Our data revealed a significant association between age and liver cirrhosis in patients with HBV infection. This result was consistent with a previous study where older age has been identified as an independent predictor of cirrhosis development in Italian patients with CHB (28). However, after adjusting for age, no significant correlation between PNPLA3 genotypes/alleles and liver cirrhosis was detected in our patients. These results confirmed the little effect of PNPLA3 polymorphisms on HBV-related liver cirrhosis. Clinical experience shows that men are more prone to HBV-related cirrhosis than women are. Moreover, earlier studies have revealed that the PNPLA3 SNP (rs738409) has a stronger associations with elevated ALT and AST levels in males than in females (19). The PNPLA3 transcription has been found to be regulated by sterol regulatory element binding protein 1c (SREBP-1c) (29). SREBP-1c is a direct target gene of the liver X receptor (LXR)/retinoid X receptor (RXR) heterodimer (25). Transcriptional regulation of PNPLA3 requires both SREBP-1c and LXR/RXR (21). Estrogen can interfere with the expression of both LXR and SREBP-1c (22). Therefore, estrogen might influence the transcription of PNPLA3 via downregulation of LXR and SREBP-1c. However, our data revealed that after stratification of all subjects based on sex, PNPLA3 polymorphisms had no significant association with HBV-related cirrhosis. The unexpected results may be due to the relatively small sample size and selection bias. Further studies involving a larger cohort of patients from multiple centers are needed to address this issue.

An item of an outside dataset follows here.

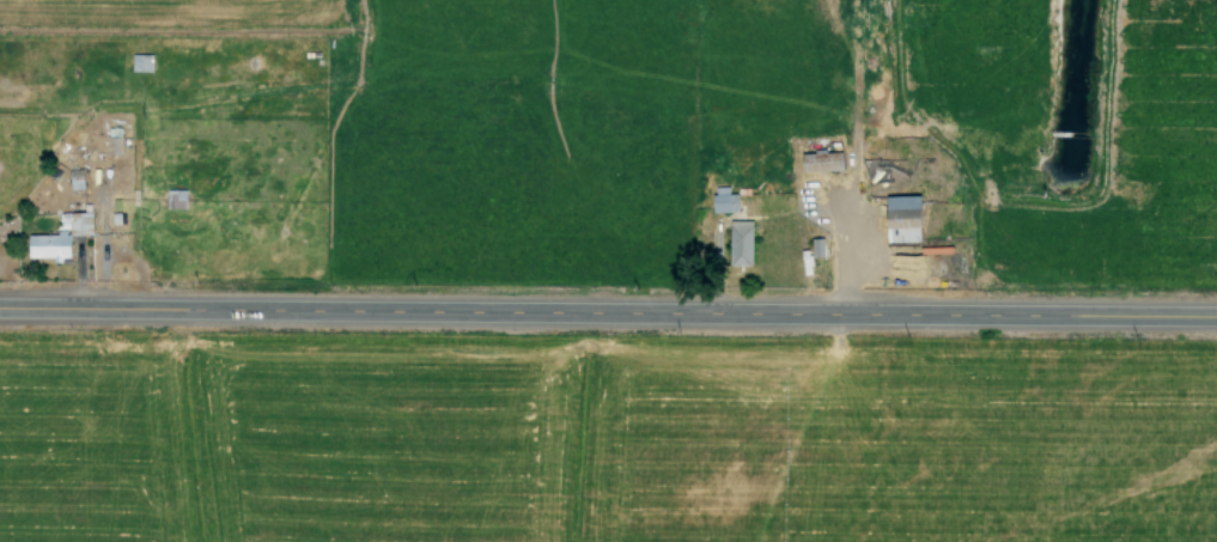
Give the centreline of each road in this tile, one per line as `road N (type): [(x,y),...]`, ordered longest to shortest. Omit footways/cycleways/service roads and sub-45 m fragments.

In conclusion, our results suggest that the PNPLA3 polymorphisms (rs738409 and rs2281135) and haplotypes are not associated with the susceptibility to HBV-related liver cirrhosis in a Chinese Han population. However, this study cannot completely rule out the possible association of PNPLA3 SNPs with to HBV infection-related liver cirrhosis. Further studies with a larger sample size would provide more definitive information. The sex-specific association of PNPLA3 SNPs with HBV-related cirrhosis also deserves further investigation.